I live in Los Angeles where, until the city woke up, there once were more marijuana dispensaries than Starbucks coffee shops.The push for medical marijuana is one of the frauds of our time. The benefits are largely unproven and most of the people who use it do so for recreation, not health. It improves appetite, might relieve a bit of discomfort, but beyond that little is proved. It's for getting high and having a good time.

I can go to a number of shops within a half mile of my home, tell a doctor I'm in pain from having played high school football, and he would prescribe marijuana, the only drug in his cabinet. He won't take my blood pressure, a medical history, or make any other inquiry like my real doctor does. Teenagers get it just as easily. That's what they're smoking, medical marijuana, and they have no ailments other than that they smoke too much of it. If addictive painkillers were dispensed this way we'd declare a national emergency.

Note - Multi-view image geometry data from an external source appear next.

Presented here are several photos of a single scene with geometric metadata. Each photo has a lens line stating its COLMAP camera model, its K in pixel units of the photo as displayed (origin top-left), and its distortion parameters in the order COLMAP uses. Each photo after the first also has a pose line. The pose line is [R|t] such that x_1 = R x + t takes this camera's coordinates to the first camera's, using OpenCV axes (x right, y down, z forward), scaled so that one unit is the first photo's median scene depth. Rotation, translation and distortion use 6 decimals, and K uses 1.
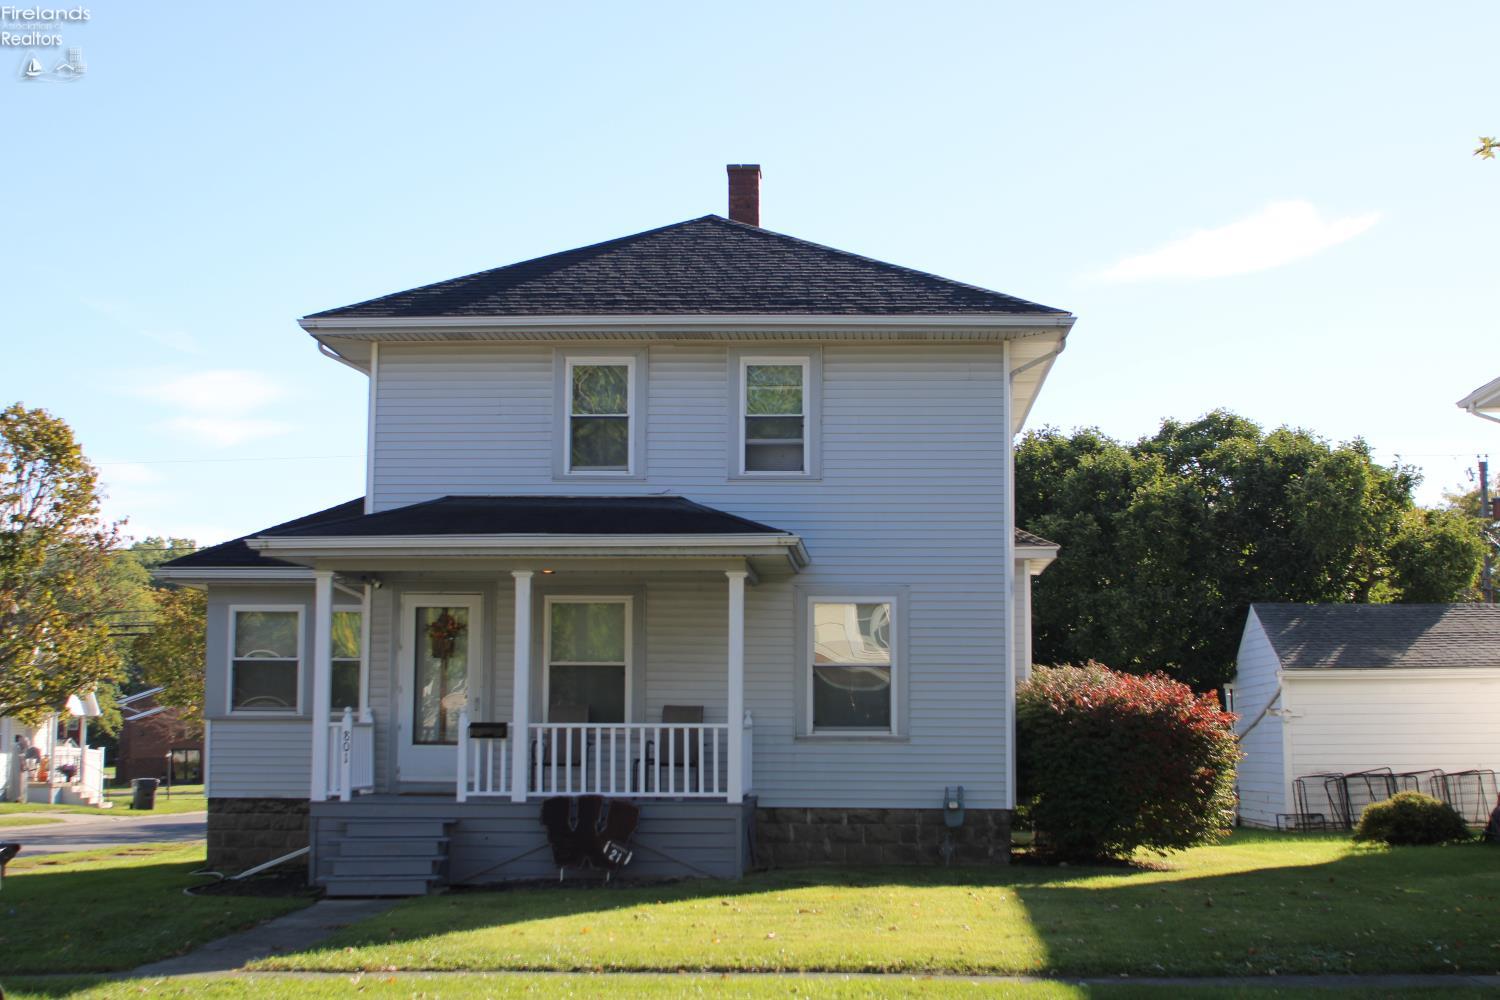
lens RADIAL K [[2270.4, 0, 750.0], [0, 2270.4, 500.0], [0, 0, 1]] dist [-0.023389, -0.018156]
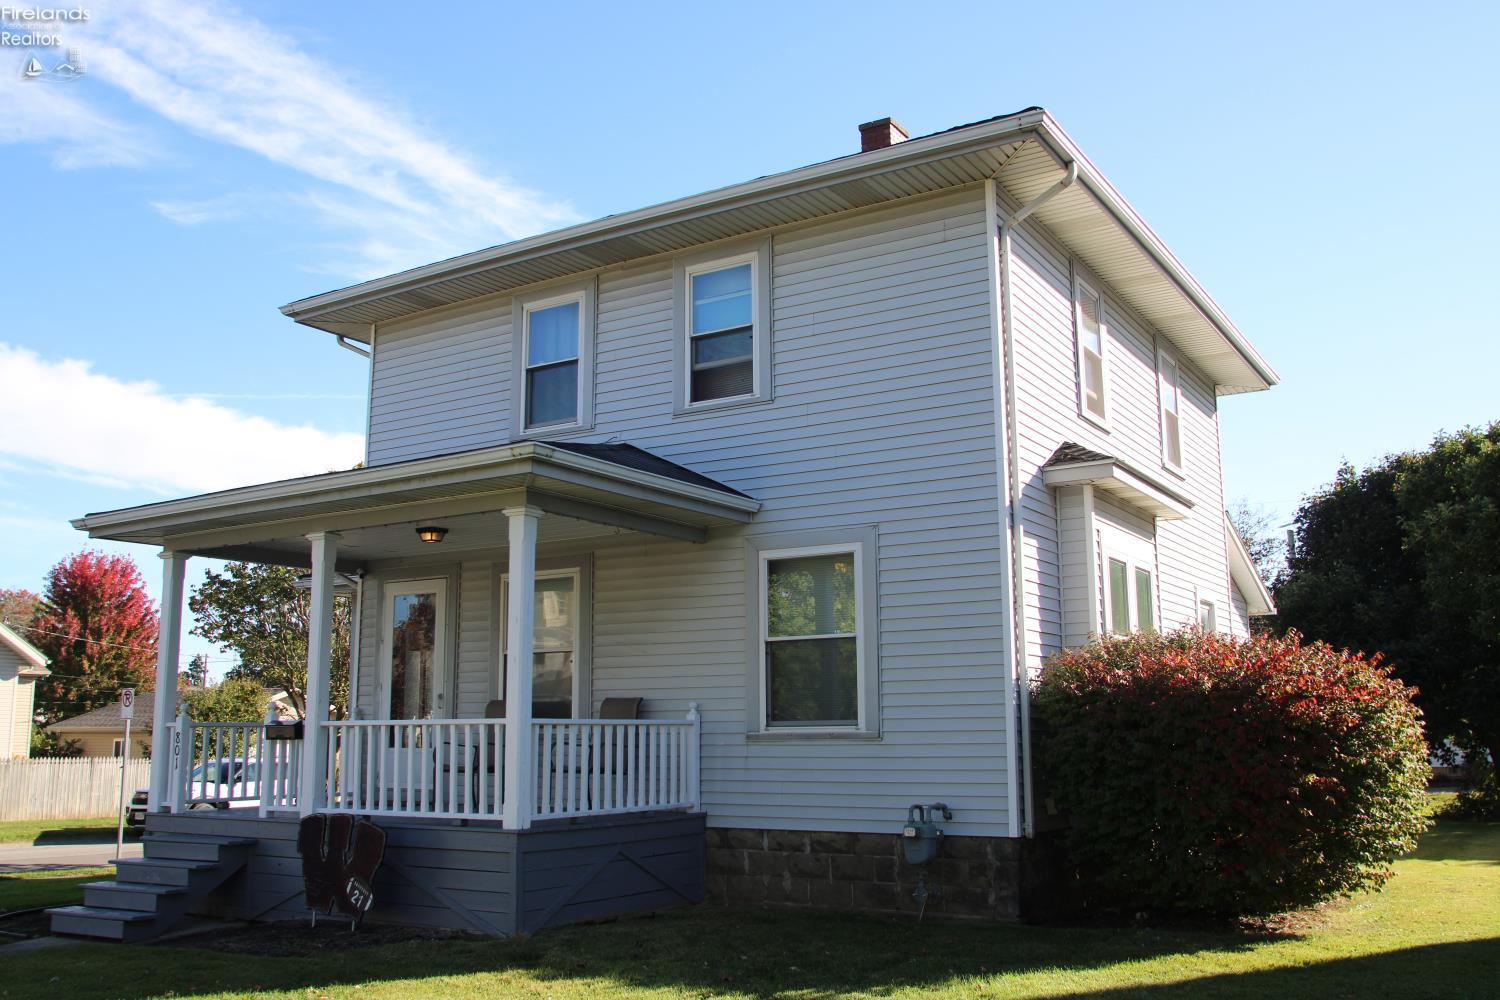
lens RADIAL K [[1343.2, 0, 750.0], [0, 1343.2, 500.0], [0, 0, 1]] dist [-0.123580, 0.196652]
pose [[0.877391, -0.094227, -0.470433, 0.239911], [0.060956, 0.994471, -0.085506, 0.064215], [0.475889, 0.046346, 0.878284, 0.601684]]
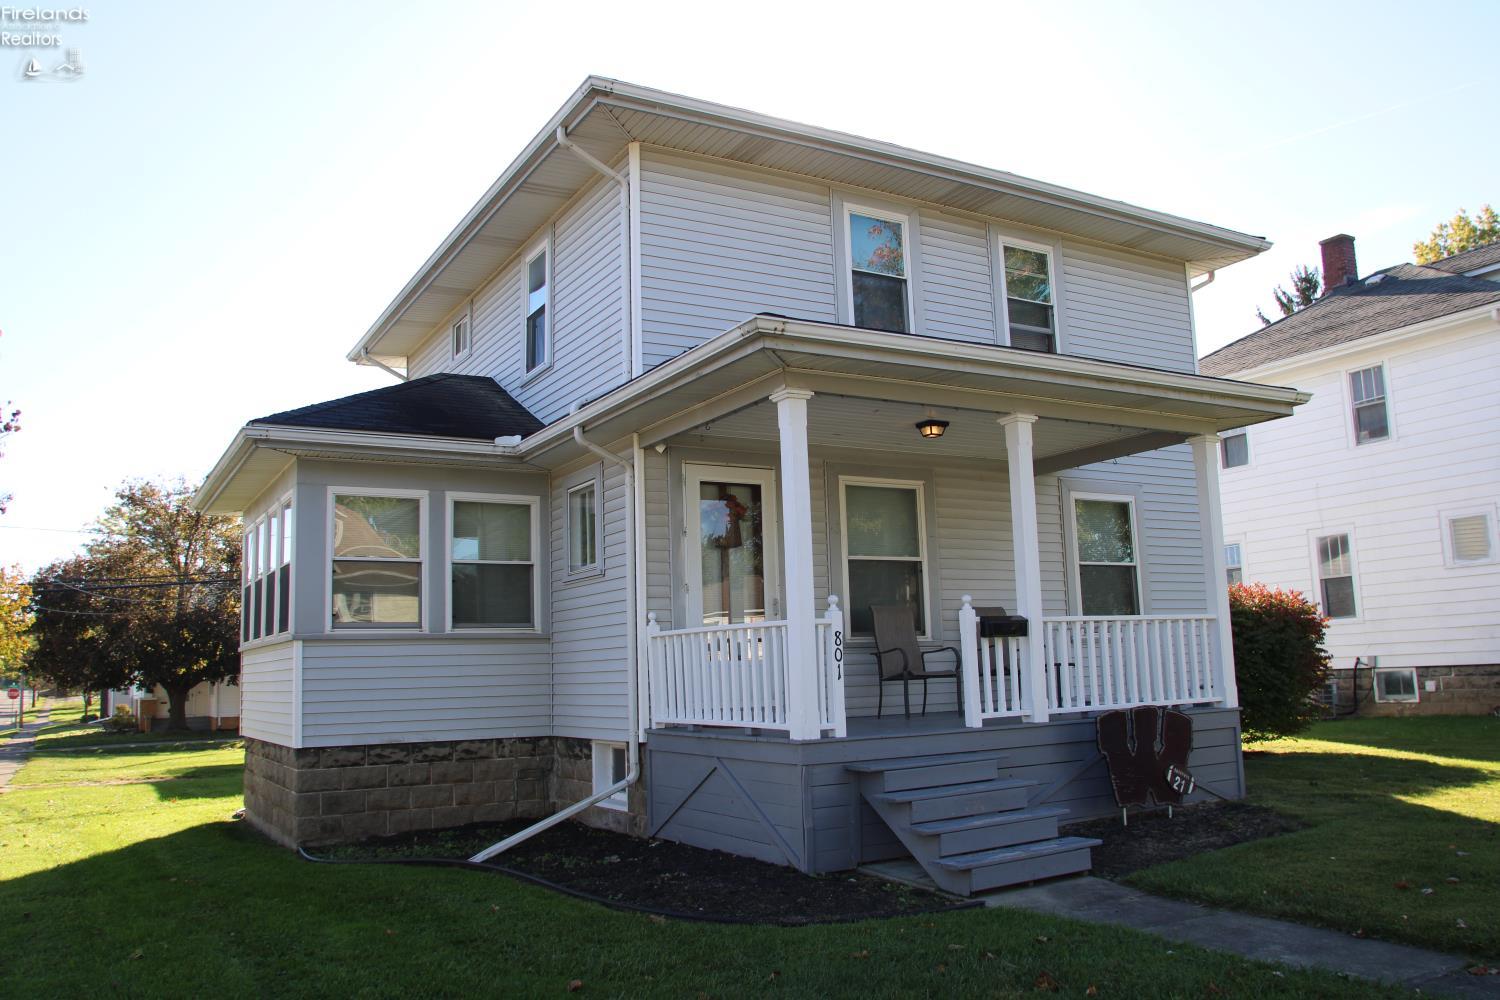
lens RADIAL K [[1190.9, 0, 750.0], [0, 1190.9, 500.0], [0, 0, 1]] dist [-0.081557, 0.003292]
pose [[0.837642, 0.047997, 0.544106, -0.357485], [-0.021172, 0.998236, -0.055463, 0.076694], [-0.545809, 0.034939, 0.837181, 0.663070]]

Part of me is in favor of sex, drugs, and rock and roll. I've done all of them. And we've sent too many people to jail for too long just for having a little weed. It's a big messy problem. But it is a mistake to make a grocery item out of a public hazard, particularly one that fogs the brains of teenagers.

The Times calls for the federal government to relax about marijuana and one day it probably will, but for the wrong reason. Government tends to repeal prohibitions on vices not because they are stupid but because there's money to make. Back in the 1970s states decided that the only thing wrong with illegal gambling was that government was not getting a vig. Before long you could find gamblers in the parking lot of an Atlantic City casino selling the family car to pay a debt.

Then governments got into the gambling business themselves by establishing state lotteries. Within the past year New York State approved casino gambling and legalized marijuana. They were not moral decisions made on a determination of right, wrong, and good sense. Like the lottery and off-track betting, they're in it to avoid being honest with the public about taxes.

Our indebted federal government will eventually grow envious of the windfall hauled in by Colorado and decide to legalize marijuana so they can tax it. Then America can go get stoned. It's wrong and I bet that one day the prohibition will return.

Sometimes it's the government's job to ban things that ought to be free to do, but become a public nuisance when they are. That's marijuana. It seems harmless, but really it's not.

The Times is not likely to reconsider its stand. For one thing the editorial board is out to lunch. They've all got a serious case of the munchies.